On Apple devices, AI technology is showing remarkable potential. According to the latest research from Gimlet Labs, AI can automatically generate optimized Metal kernels, which have improved PyTorch inference speed by 87%. This breakthrough not only enhances performance but also achieved an average 1.87x acceleration on 215 PyTorch modules tested, with some workloads seeing hundreds of times faster speeds.
Researchers selected eight AI models from multiple top institutions, including Anthropic, DeepSeek, and OpenAI, to generate optimized GPU kernels for Apple devices. This process does not require modifying user code or using new frameworks, directly improving model performance on Apple hardware.
In the experiment, the research team used a Mac Studio (equipped with Apple M4Max chip) for testing, with the baseline set to PyTorch's eager mode. The experiment used 215 PyTorch modules from the KernelBench dataset, which were divided into three categories, covering from simple matrix multiplication to full model architectures.
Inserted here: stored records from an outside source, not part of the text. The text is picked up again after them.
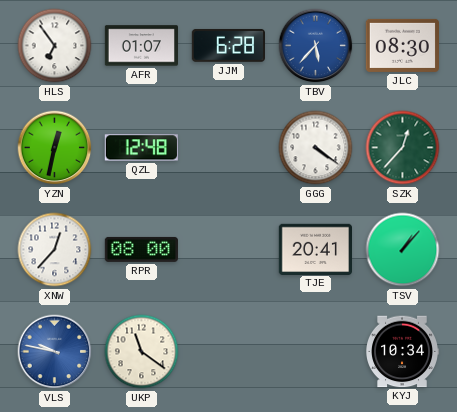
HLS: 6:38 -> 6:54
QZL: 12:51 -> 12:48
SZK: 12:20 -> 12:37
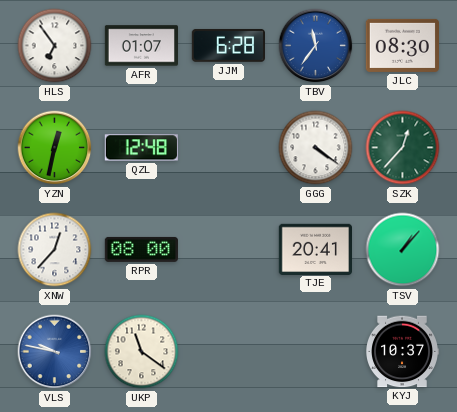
TBV: 5:37 -> 11:36
KYJ: 10:34 -> 10:37
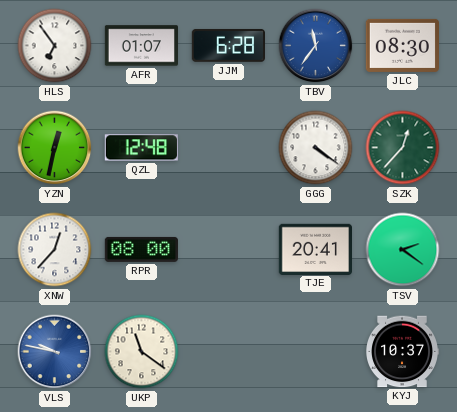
TSV: 1:07 -> 2:21
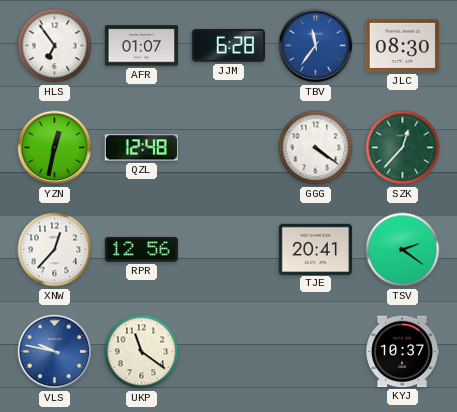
RPR: 08:00 -> 12:56
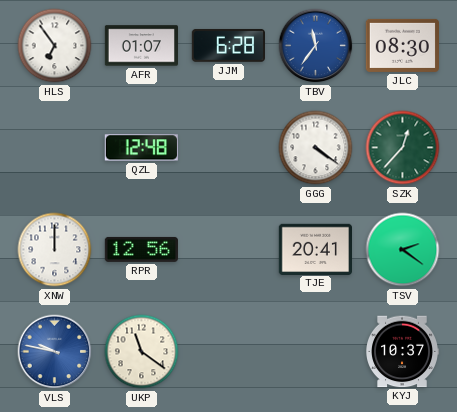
YZN: 12:32 -> none
XNW: 12:37 -> 12:00
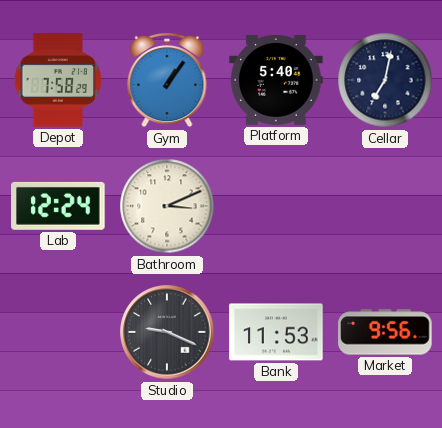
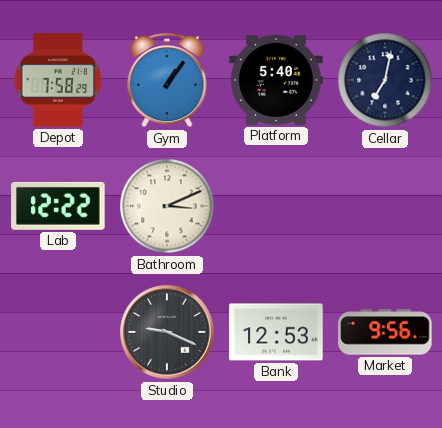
Lab: 12:24 -> 12:22
Bank: 11:53 -> 12:53
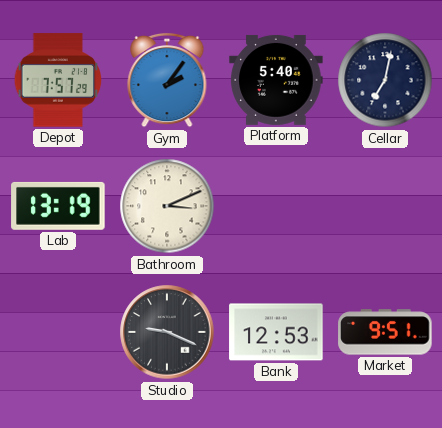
Depot: 7:58 -> 7:57
Gym: 1:06 -> 2:06
Lab: 12:22 -> 13:19
Market: 9:56 -> 9:51
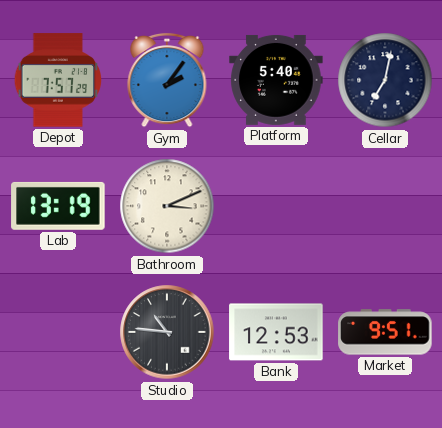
Studio: 9:19 -> 10:46
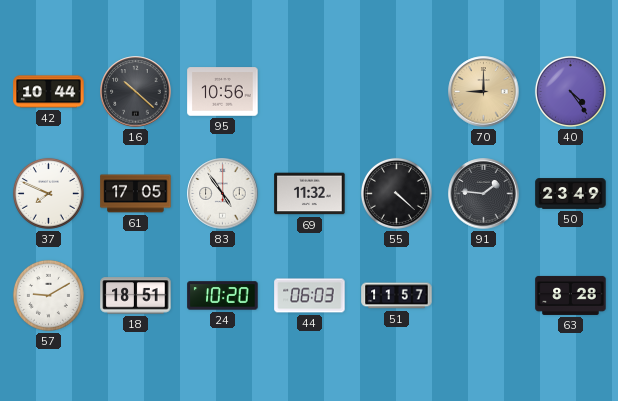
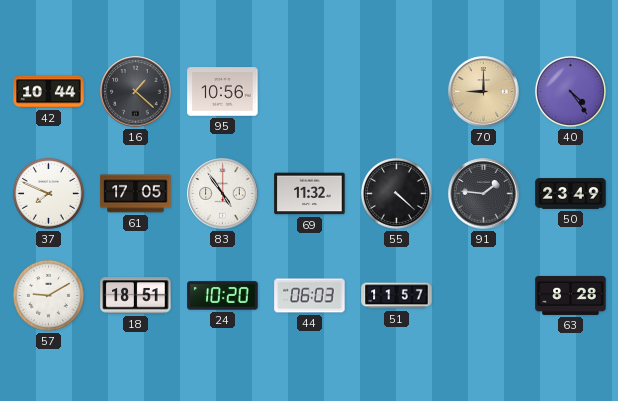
16: 10:22 -> 1:22
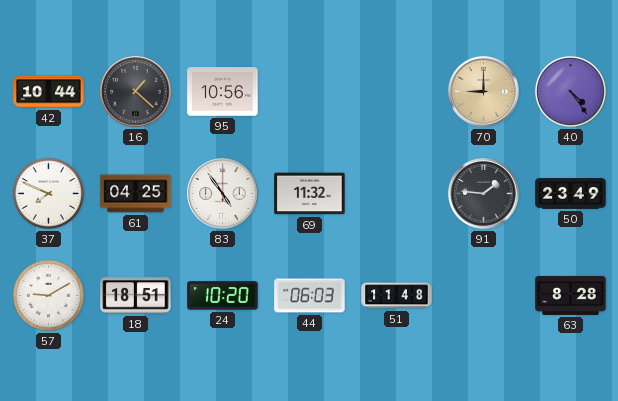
61: 17:05 -> 04:25
55: 4:22 -> none
51: 11:57 -> 11:48
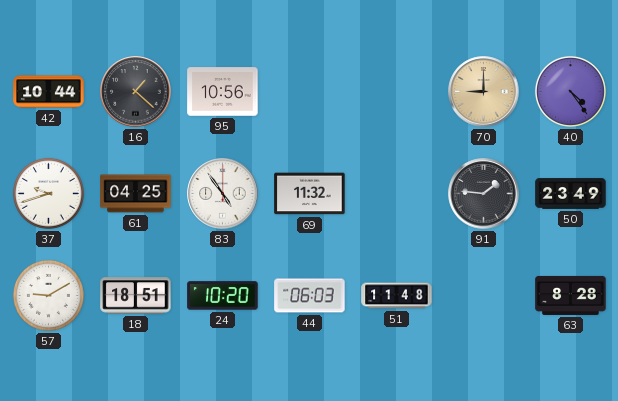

The testing process included receiving input and PyTorch code, generating Metal kernels, and evaluating their correctness. Data showed that as the number of attempts increased, the correctness of AI-generated kernels gradually improved. For example, on the fifth attempt, the proportion of correctly implemented kernels reached 94%. In addition, the models demonstrated cross-level capabilities when generating kernels, although non-inference models could sometimes also generate effective kernels.
The experimental results showed that the GPT-5 model achieved a 4.65x speed increase on certain tasks. More surprisingly, the o3 model reduced latency by 9000 times in some cases. The study also found that a single model did not always perform best on certain tasks, and combining multiple models could generate better kernels.
To further improve performance, researchers tried introducing additional contextual information, such as CUDA implementations and gputrace performance analysis data. The results showed that this approach achieved an average 1.87x performance acceleration, which was three times higher than the 1.31x acceleration achieved by ordinary agents.
It should be noted that the researchers emphasized that this work is not intended to demonstrate the ultimate performance limit, but rather to verify the feasibility of AI in kernel generation, aiming to reduce the burden on developers through automation. Overall, this study marks an important advancement in AI technology in the field of hardware optimization.
github:https://github.com/ScalingIntelligence/KernelBench/
Key Points:
🌟 AI automatically generates Metal kernels, increasing PyTorch inference speed by 87%.
⚡️ Achieves an average 1.87x acceleration on 215 PyTorch modules, with some workloads increasing by hundreds of times.
🔍 The study aims to verify the feasibility of AI in kernel generation, helping hardware optimization.